[Saved data entries]
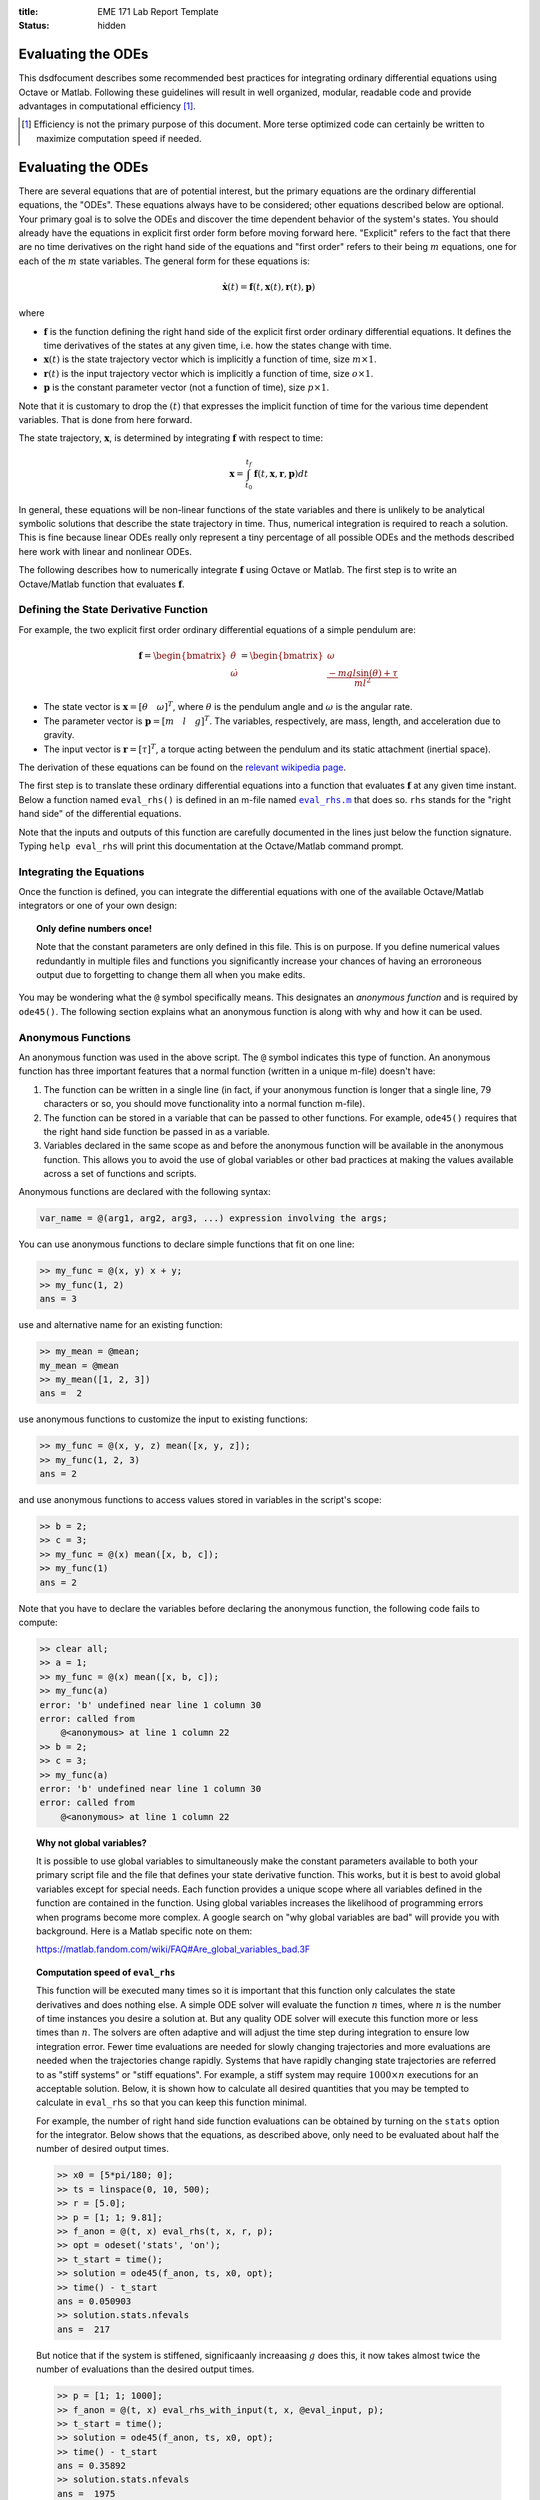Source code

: :title: EME 171 Lab Report Template
:status: hidden

Evaluating the ODEs
===================

This dsdfocument describes some recommended best practices for integrating
ordinary differential equations using Octave or Matlab. Following these
guidelines will result in well organized, modular, readable code and provide
advantages in computational efficiency [1]_.

.. [1] Efficiency is not the primary purpose of this document. More terse
       optimized code can certainly be written to maximize computation speed if
       needed.

Evaluating the ODEs
===================

There are several equations that are of potential interest, but the primary
equations are the ordinary differential equations, the "ODEs". These equations
always have to be considered; other equations described below are optional.
Your primary goal is to solve the ODEs and discover the time dependent behavior
of the system's states. You should already have the equations in explicit first
order form before moving forward here.  "Explicit" refers to the fact that
there are no time derivatives on the right hand side of the equations and
"first order" refers to their being :math:`m` equations, one for each of the
:math:`m` state variables. The general form for these equations is:

.. math::

   \dot{\mathbf{x}}(t) = \mathbf{f}(t, \mathbf{x}(t), \mathbf{r}(t), \mathbf{p})

where

- :math:`\mathbf{f}` is the function defining the right hand side of the
  explicit first order ordinary differential equations. It defines the time
  derivatives of the states at any given time, i.e. how the states change with
  time.
- :math:`\mathbf{x}(t)` is the state trajectory vector which is implicitly a
  function of time, size :math:`m\times1`.
- :math:`\mathbf{r}(t)` is the input trajectory vector which is implicitly a
  function of time, size :math:`o\times1`.
- :math:`\mathbf{p}` is the constant parameter vector (not a function of time),
  size :math:`p\times1`.

Note that it is customary to drop the :math:`(t)` that expresses the implicit
function of time for the various time dependent variables. That is done from
here forward.

The state trajectory, :math:`\mathbf{x}`, is determined by integrating
:math:`\mathbf{f}` with respect to time:

.. math::

   \mathbf{x} = \int_{t_0}^{t_f} \mathbf{f}(t, \mathbf{x}, \mathbf{r}, \mathbf{p}) dt

In general, these equations will be non-linear functions of the state variables
and there is unlikely to be analytical symbolic solutions that describe the
state trajectory in time. Thus, numerical integration is required to reach a
solution. This is fine because linear ODEs really only represent a tiny
percentage of all possible ODEs and the methods described here work with linear
and nonlinear ODEs.

The following describes how to numerically integrate :math:`\mathbf{f}` using
Octave or Matlab. The first step is to write an Octave/Matlab function that
evaluates :math:`\mathbf{f}`.

Defining the State Derivative Function
--------------------------------------

For example, the two explicit first order ordinary differential equations of a
simple pendulum are:

.. math::

   \mathbf{f}
   =
   \begin{bmatrix}
     \dot{\theta} \\
     \dot{\omega}
   \end{bmatrix}
   =
   \begin{bmatrix}
     \omega \\
     \frac{-mgl\sin(\theta) + \tau}{ml^2}
   \end{bmatrix}

- The state vector is :math:`\mathbf{x} = [\theta \quad \omega]^T`, where
  :math:`\theta` is the pendulum angle and :math:`\omega` is the angular rate.
- The parameter vector is :math:`\mathbf{p} = [m \quad l \quad g]^T`. The
  variables, respectively, are mass, length, and acceleration due to gravity.
- The input vector is :math:`\mathbf{r} = [\tau]^T`, a torque acting between
  the pendulum and its static attachment (inertial space).

The derivation of these equations can be found on the `relevant wikipedia page
<https://en.wikipedia.org/wiki/Pendulum_(mathematics)>`_.

The first step is to translate these ordinary differential equations into a
function that evaluates :math:`\mathbf{f}` at any given time instant. Below a
function named ``eval_rhs()`` is defined in an m-file named |eval_rhs|_ that
does so. ``rhs`` stands for the "right hand side" of the
differential equations.

Note that the inputs and outputs of this function are carefully documented in
the lines just below the function signature. Typing ``help eval_rhs`` will
print this documentation at the Octave/Matlab command prompt.

.. code-include:: ../scripts/best-practices/eval_rhs.m
   :lexer: matlab

.. |eval_rhs| replace:: ``eval_rhs.m``
.. _eval_rhs: {filename}/scripts/best-practices/eval_rhs.m

Integrating the Equations
-------------------------

Once the function is defined, you can integrate the differential equations with
one of the available Octave/Matlab integrators or one of your own design:

.. code-include:: ../scripts/best-practices/integrate.m
   :lexer: matlab

.. topic:: Only define numbers once!
   :class: alert alert-warning

   Note that the constant parameters are only defined in this file. This is on
   purpose. If you define numerical values redundantly in multiple files and
   functions you significantly increase your chances of having an erroroneous
   output due to forgetting to change them all when you make edits.

You may be wondering what the ``@`` symbol specifically means. This designates
an *anonymous function* and is required by ``ode45()``. The following section
explains what an anonymous function is along with why and how it can be used.

Anonymous Functions
-------------------

An anonymous function was used in the above script. The ``@`` symbol indicates
this type of function. An anonymous function has three important features that
a normal function (written in a unique m-file) doesn't have:

1. The function can be written in a single line (in fact, if your anonymous
   function is longer that a single line, 79 characters or so, you should move
   functionality into a normal function m-file).
2. The function can be stored in a variable that can be passed to other
   functions. For example, ``ode45()`` requires that the right hand side
   function be passed in as a variable.
3. Variables declared in the same scope as and before the anonymous function
   will be available in the anonymous function. This allows you to avoid the
   use of global variables or other bad practices at making the values
   available across a set of functions and scripts.

Anonymous functions are declared with the following syntax:

.. code-block:: text

   var_name = @(arg1, arg2, arg3, ...) expression involving the args;

You can use anonymous functions to declare simple functions that fit on one line:

.. code-block:: matlabsession

   >> my_func = @(x, y) x + y;
   >> my_func(1, 2)
   ans = 3

use and alternative name for an existing function:

.. code-block:: matlabsession

   >> my_mean = @mean;
   my_mean = @mean
   >> my_mean([1, 2, 3])
   ans =  2

use anonymous functions to customize the input to existing functions:

.. code-block:: matlabsession

   >> my_func = @(x, y, z) mean([x, y, z]);
   >> my_func(1, 2, 3)
   ans = 2

and use anonymous functions to access values stored in variables in the
script's scope:

.. code-block:: matlabsession

   >> b = 2;
   >> c = 3;
   >> my_func = @(x) mean([x, b, c]);
   >> my_func(1)
   ans = 2

Note that you have to declare the variables before declaring the anonymous
function, the following code fails to compute:

.. code-block:: matlabsession

   >> clear all;
   >> a = 1;
   >> my_func = @(x) mean([x, b, c]);
   >> my_func(a)
   error: 'b' undefined near line 1 column 30
   error: called from
       @<anonymous> at line 1 column 22
   >> b = 2;
   >> c = 3;
   >> my_func(a)
   error: 'b' undefined near line 1 column 30
   error: called from
       @<anonymous> at line 1 column 22

.. topic:: Why not global variables?
   :class: alert alert-warning

   It is possible to use global variables to simultaneously make the constant
   parameters available to both your primary script file and the file that
   defines your state derivative function. This works, but it is best to avoid
   global variables except for special needs. Each function provides a unique
   scope where all variables defined in the function are contained in the
   function. Using global variables increases the likelihood of programming
   errors when programs become more complex. A google search on "why global
   variables are bad" will provide you with background. Here is a Matlab
   specific note on them:

   https://matlab.fandom.com/wiki/FAQ#Are_global_variables_bad.3F

.. topic:: Computation speed of ``eval_rhs``
   :class: alert alert-info

   This function will be executed many times so it is important that this
   function only calculates the state derivatives and does nothing else. A
   simple ODE solver will evaluate the function :math:`n` times, where
   :math:`n` is the number of time instances you desire a solution at. But any
   quality ODE solver will execute this function more or less times than
   :math:`n`.  The solvers are often adaptive and will adjust the time step
   during integration to ensure low integration error. Fewer time evaluations
   are needed for slowly changing trajectories and more evaluations are needed
   when the trajectories change rapidly. Systems that have rapidly changing
   state trajectories are referred to as "stiff systems" or "stiff equations".
   For example, a stiff system may require :math:`1000 \times n` executions for
   an acceptable solution. Below, it is shown how to calculate all desired
   quantities that you may be tempted to calculate in ``eval_rhs`` so that you
   can keep this function minimal.

   For example, the number of right hand side function evaluations can be
   obtained by turning on the ``stats`` option for the integrator. Below shows
   that the equations, as described above, only need to be evaluated about half
   the number of desired output times.

   .. code-block:: matlabsession

      >> x0 = [5*pi/180; 0];
      >> ts = linspace(0, 10, 500);
      >> r = [5.0];
      >> p = [1; 1; 9.81];
      >> f_anon = @(t, x) eval_rhs(t, x, r, p);
      >> opt = odeset('stats', 'on');
      >> t_start = time();
      >> solution = ode45(f_anon, ts, x0, opt);
      >> time() - t_start
      ans = 0.050903
      >> solution.stats.nfevals
      ans =  217

   But notice that if the system is stiffened, significaanly increaasing
   :math:`g` does this, it now takes almost twice the number of evaluations
   than the desired output times.

   .. code-block:: matlabsession

      >> p = [1; 1; 1000];
      >> f_anon = @(t, x) eval_rhs_with_input(t, x, @eval_input, p);
      >> t_start = time();
      >> solution = ode45(f_anon, ts, x0, opt);
      >> time() - t_start
      ans = 0.35892
      >> solution.stats.nfevals
      ans =  1975

   This results in the stiff system integration taking about 7 times that of
   the less stiff system. If the ``eval_rhs`` takes a long time to execute by
   itself this can easily cause longer integration times.

Time Varying Inputs
===================

In the above example, a constant input for the torque was used. This is
sometimes desired but in general is quite limiting. What if you want the input
to be a function of time, the state, or the parameters (which are all valid
choices)?

.. math::

   \mathbf{r} = \mathbf{w}(t, \mathbf{x}, \mathbf{p})

Similarly to the function that evaluates the differential equations, create an
Octave/Matlab function that returns the input vector given the current time,
state, and constant parameter values. Save this as |eval_input|_.

.. |eval_input| replace:: ``eval_input.m``
.. _eval_input: {filename}/scripts/best-practices/eval_input.m

.. code-include:: ../scripts/best-practices/eval_input.m
   :lexer: matlab

For this function to be useful a slight adjustment to ``eval_rhs.m`` needs to
be made so that it accepts the input function instead of the values directly.
Save this as |eval_rhs_with_input|_.

.. |eval_rhs_with_input| replace:: ``eval_rhs_with_input.m``
.. _eval_rhs_with_input: {filename}/scripts/best-practices/eval_rhs_with_input.m

.. code-include:: ../scripts/best-practices/eval_rhs_with_input.m
   :lexer: matlab

Now you can pass in the input function as an anonymous function in similar
fashion as shown earlier for ``eval_rhs()``. Save as
|integrate_with_input_function|_.

.. |integrate_with_input_function| replace:: ``integrate_with_input_function.m``
.. _integrate_with_input_function: {filename}/scripts/best-practices/integrate_with_input_function.m

.. code-include:: ../scripts/best-practices/integrate_with_input_function.m
   :lexer: matlab

This design sets you up to easily swap out input functions. You can create an
input function for each desired input type. For example, here is a step
function, |eval_step_input|_.

.. |eval_step_input| replace:: ``eval_step_input.m``
.. _eval_step_input: {filename}/scripts/best-practices/eval_step_input.m

.. code-include:: ../scripts/best-practices/eval_step_input.m
   :lexer: matlab

Now integrating with the new input only requires changing the name of the
anonymous function in the main script, named here as
|integrate_with_step_function|_.

.. |integrate_with_step_function| replace:: ``integrate_with_step_function.m``
.. _integrate_with_step_function: {filename}/scripts/best-practices/integrate_with_step_function.m

.. code-include:: ../scripts/best-practices/integrate_with_step_function.m
   :lexer: matlab

Outputs Other Than The States
=============================

The first type of outputs you may be interested in are functions of the states,
time, inputs, and constant parameters. It is useful to create a function that
can calculate these. It is typically best to do this after integration for both
an organizational standpoint and computational efficiency purposes (e.g. you an
leverage vectorization and broadcasting, as shown below).

.. math::

   \mathbf{y} = \mathbf{g}(t, \mathbf{x}, \mathbf{r}, \mathbf{p})

Example outputs for the pendulum might be the Cartesian coordinates of the
pendulum bob and the energy, kinetic and potential. The equations below
describe these computations:

.. math::

   x_p = l \sin(\theta) \\
   y_p = l - l \cos(\theta) \\
   E_k = ml^2\omega/2 \\
   E_p = mghy_p

Create a new function file, |eval_output|_, that encodes these mathematical
operations.

.. |eval_output| replace:: ``eval_output.m``
.. _eval_output: {filename}/scripts/best-practices/eval_output.m

.. code-include:: ../scripts/best-practices/eval_output.m
   :lexer: matlab

Now this function can be used after integrating the ODEs to compute any desired
outputs. The following file, |integrate_with_output|_, shows how this is done.

.. |integrate_with_output| replace:: ``integrate_with_output.m``
.. _integrate_with_output: {filename}/scripts/best-practices/integrate_with_output.m

.. code-include:: ../scripts/best-practices/integrate_with_output.m
   :lexer: matlab

.. topic:: Vectorizing functions
   :class: alert alert-info

   It is also worth noting that Octave/Matlab code can generally be written to
   avoid loops, like in the above example. Slight adjustments to the output
   function will allow batch calculations of the outputs, as shown below in
   |eval_output_vectorized|_:

   .. |eval_output_vectorized| replace:: ``eval_output_vectorized.m``
   .. _eval_output_vectorized: {filename}/scripts/best-practices/eval_output_vectorized.m

   .. code-include:: ../scripts/best-practices/eval_output_vectorized.m
      :lexer: matlab

   Now, instead of the for loop, you can type:

   .. code-block:: matlab

      ys = eval_output_vectorized(ts, xs, nan, p);

   These batch, or "vectorized", calculations can be significantly faster than
   the loops, if that is desirable.

Outputs Involving State Derivatives
===================================

Additional outputs you may desire can also depend on the value of the time
derivative of the states, i.e. :math:`\mathbf{\dot{x}}`, and the output
function then takes this form:

.. math::

   \mathbf{z} = \mathbf{h}(t, \dot{\mathbf{x}}, \mathbf{x}, \mathbf{r}, \mathbf{p})

For example, the following function, |eval_output_with_state_derivatives|_,
calculates the radial and tangential acceleration of the pendulum bob. The
tangential acceleration depends on :math:`\dot{omega}`.

.. |eval_output_with_state_derivatives| replace:: ``eval_output_with_state_derivatives.m``
.. _eval_output_with_state_derivatives: {filename}/scripts/best-practices/eval_output_with_state_derivatives.m

.. code-include:: ../scripts/best-practices/eval_output_with_state_derivatives.m
   :lexer: matlab

The state derivatives are calculated internally when ``ode45()`` is called and
are not stored during integration. These can be recalculated after integration
for use in you primary script, e.g. as in |integrate_with_derivative_output|_.

.. |integrate_with_derivative_output| replace:: ``integrate_with_derivative_output.m``
.. _integrate_with_derivative_output: {filename}/scripts/best-practices/integrate_with_derivative_output.m

.. code-include:: ../scripts/best-practices/integrate_with_derivative_output.m
   :lexer: matlab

PROBLEM DESCRIPTION:
For the data above, state only how many lines include the word "given".

ANSWER TO THE EXERCISE:
3